Complicating things even further was the fact that, in the midst of the DFL endorsing process, allegations became public that Thao had solicited a campaign contribution from lobbyists representing a packaging company concerned about a potential ban on polystyrene, to-go boxes. The lobbyist said she received an email from Thao’s campaign offering to rethink the issue and asking again for a contribution. Thao — who was not charged with a crime after the matter was investigated by the Bureau of Criminal Apprehension — fired the campaign worker and said he was unaware of the request.
Afterward, Thao lashed out at opponents and alleged that he is the victim of dirty tricks perpetrated by campaign opponents.
Thao’s rivals don’t mention the unpleasantries and there was enough media coverage they didn’t have to. But silence made sense, both out of fealty to Minnesota Nice and because of the matter’s RCV implications. None wanted to alienate Thao’s supporters, who could potentially be picking one of them second or third on their ballots.
Where all candidates are above average
When Rebecca Noecker was running for an open seat on the St. Paul City Council in 2015, she had to learn something that’s difficult for some Minnesotans: She had to learn to talk about herself. The fact that it was an RCV election made it slightly easier, though. “It’s nice to be able to say, ‘There are many of us who are great and you can rank more than one of us. It’s not an either-or proposition,” she said.
Noecker agrees that the campaign was more convivial than it would have been in a primary/general election system, and says she remained on friendly terms with her opponents. She said she believed there would be consequences if she was perceived by voters as being negative.
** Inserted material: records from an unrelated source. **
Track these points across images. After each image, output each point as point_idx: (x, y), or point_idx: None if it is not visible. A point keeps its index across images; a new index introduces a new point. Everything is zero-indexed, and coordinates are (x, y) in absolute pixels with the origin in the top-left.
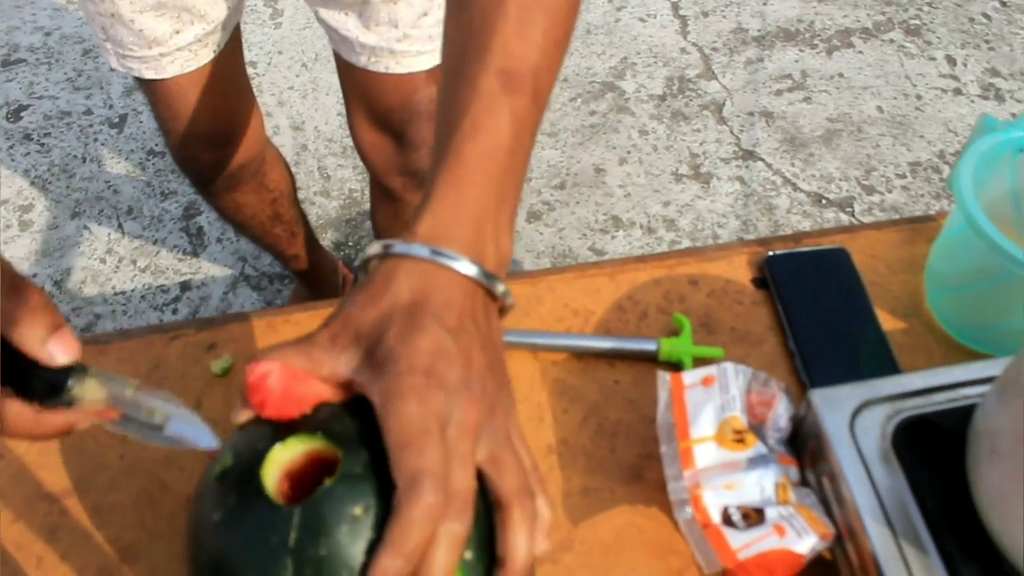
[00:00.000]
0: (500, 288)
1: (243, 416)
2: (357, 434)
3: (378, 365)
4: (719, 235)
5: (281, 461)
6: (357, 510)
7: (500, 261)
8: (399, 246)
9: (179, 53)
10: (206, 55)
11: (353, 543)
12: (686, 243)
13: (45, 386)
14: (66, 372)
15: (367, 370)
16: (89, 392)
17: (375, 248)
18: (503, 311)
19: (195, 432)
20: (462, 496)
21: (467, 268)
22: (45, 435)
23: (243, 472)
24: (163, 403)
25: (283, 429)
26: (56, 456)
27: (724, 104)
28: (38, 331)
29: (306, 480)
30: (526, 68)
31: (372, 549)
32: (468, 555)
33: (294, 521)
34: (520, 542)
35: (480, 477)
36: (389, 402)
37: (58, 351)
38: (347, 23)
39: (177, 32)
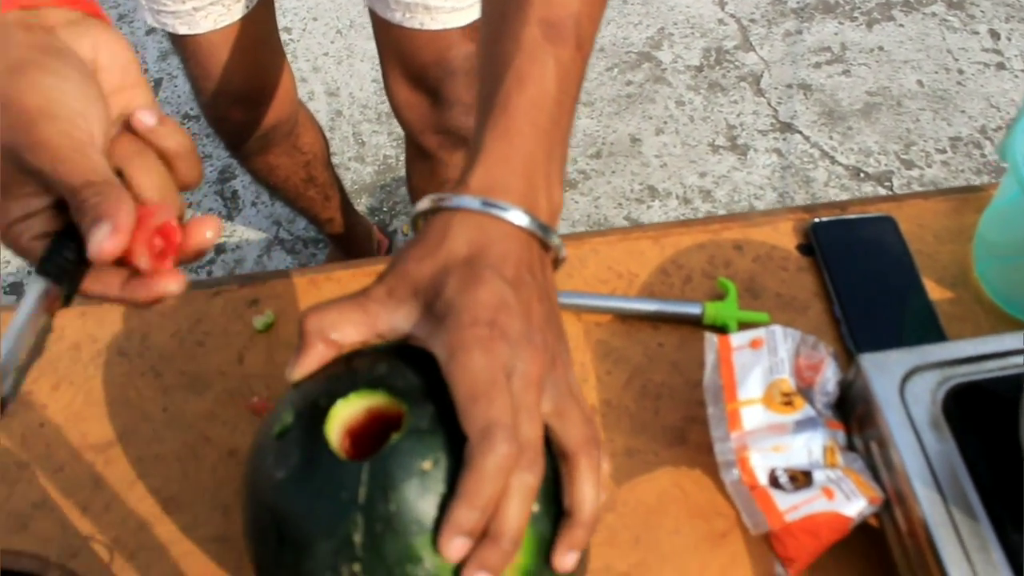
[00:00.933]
0: (554, 239)
1: (298, 373)
2: (419, 388)
3: (439, 319)
4: (755, 207)
5: (343, 417)
6: (426, 464)
7: (552, 212)
8: (453, 199)
9: (212, 8)
10: (239, 10)
11: (422, 497)
12: (722, 214)
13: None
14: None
15: (427, 324)
16: None
17: (427, 202)
18: (556, 263)
19: None
20: (533, 447)
21: (522, 219)
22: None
23: (306, 429)
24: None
25: (343, 385)
26: (100, 407)
27: (762, 76)
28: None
29: (366, 436)
30: (567, 16)
31: (442, 503)
32: (535, 508)
33: (363, 477)
34: (588, 492)
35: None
36: (455, 355)
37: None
38: None
39: None
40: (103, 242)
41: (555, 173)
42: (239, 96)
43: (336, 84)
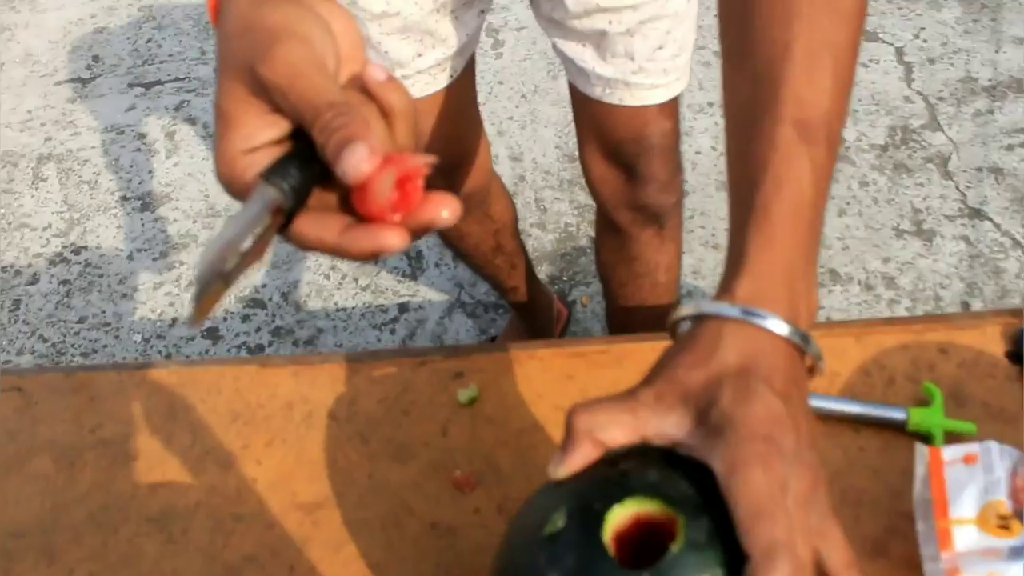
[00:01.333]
0: (814, 350)
1: (564, 471)
2: (692, 499)
3: (715, 431)
4: (941, 297)
5: (615, 522)
6: None
7: (810, 319)
8: (724, 308)
9: (419, 76)
10: (443, 79)
11: None
12: (906, 303)
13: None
14: None
15: (700, 434)
16: None
17: (689, 309)
18: (811, 372)
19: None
20: (808, 569)
21: (790, 333)
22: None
23: (582, 533)
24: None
25: (617, 490)
26: (310, 468)
27: (950, 158)
28: None
29: (629, 542)
30: (819, 116)
31: None
32: None
33: None
34: None
35: None
36: (736, 470)
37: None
38: (584, 54)
39: (419, 55)
40: (362, 161)
41: (812, 279)
42: (439, 165)
43: (520, 149)
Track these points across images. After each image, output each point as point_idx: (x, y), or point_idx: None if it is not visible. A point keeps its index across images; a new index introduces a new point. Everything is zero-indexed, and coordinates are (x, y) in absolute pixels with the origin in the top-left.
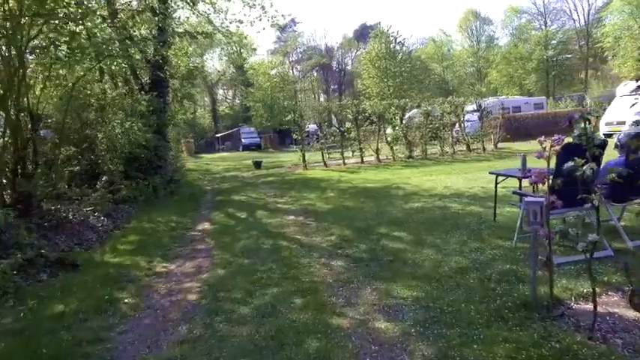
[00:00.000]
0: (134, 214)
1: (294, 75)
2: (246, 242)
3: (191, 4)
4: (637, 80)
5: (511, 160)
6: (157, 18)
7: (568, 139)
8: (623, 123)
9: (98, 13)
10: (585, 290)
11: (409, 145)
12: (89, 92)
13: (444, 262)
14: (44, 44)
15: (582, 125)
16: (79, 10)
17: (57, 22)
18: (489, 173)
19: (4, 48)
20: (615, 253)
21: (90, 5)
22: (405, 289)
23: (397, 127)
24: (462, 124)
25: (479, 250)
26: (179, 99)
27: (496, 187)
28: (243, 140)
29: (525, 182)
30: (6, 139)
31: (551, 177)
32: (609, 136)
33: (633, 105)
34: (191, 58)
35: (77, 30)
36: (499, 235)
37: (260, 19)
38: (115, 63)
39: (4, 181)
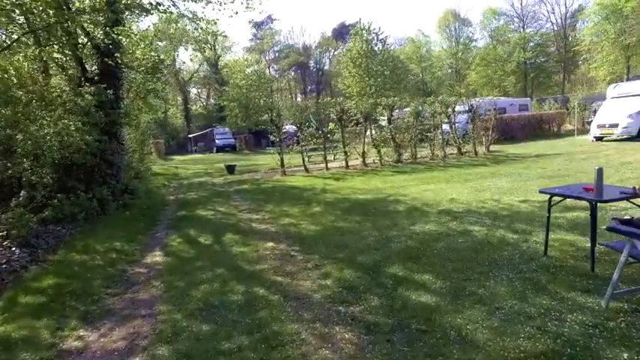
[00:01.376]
0: (67, 239)
1: (271, 74)
2: (207, 289)
3: None
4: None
5: (509, 165)
6: None
7: None
8: (616, 126)
9: None
10: None
11: (397, 147)
12: (15, 82)
13: (510, 338)
14: None
15: None
16: None
17: None
18: (540, 192)
19: None
20: None
21: None
22: None
23: (385, 128)
24: (454, 126)
25: (553, 314)
26: (142, 95)
27: (549, 210)
28: (217, 141)
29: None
30: None
31: None
32: (600, 139)
33: None
34: (159, 53)
35: None
36: (568, 284)
37: (232, 1)
38: (57, 48)
39: None
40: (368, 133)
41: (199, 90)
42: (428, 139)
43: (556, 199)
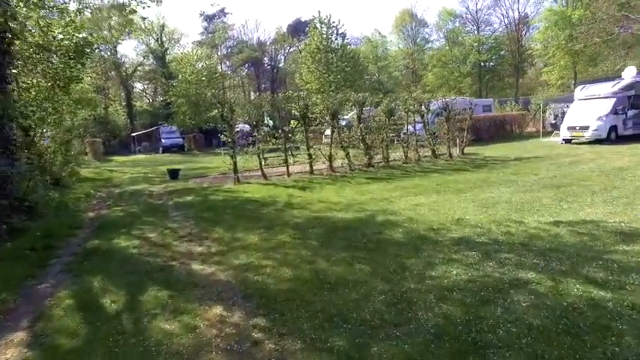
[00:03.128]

As with the 2013 Minneapolis mayor’s race, however, her race wasn’t free from negative campaigning — it just came from third parties. “The problem is, outside independent groups don’t have to hold to those rules and don’t have the same incentives,” she said. “The race got much uglier than I would have liked.”
Because business organizations that supported her were opposed to mandatory parental leave, for example, the St. Paul Labor Federation sent a mailer accusing her of not being on the side of “new parents”: “Rebecca Noecker: Not on our side. Not even close. Vote No on Rebecca Noecker.” On the other side, the St. Paul Police Federation, the union representing the city’s rank and file police officers, sent attacks on her chief opponent, Darren Tobolt.
Noecker was surprised by one aspect of RCV — something she discovered on the streets, not in any guidebooks. Because voters have second and third choices, they were fair game even when she knew they had committed to one of her opponents. “I door knocked a number of people who had signs up for my opponent,” just to see if would they consider making her their second choice, she said. “The conversation didn’t have to stop because they had already pledged to someone else.”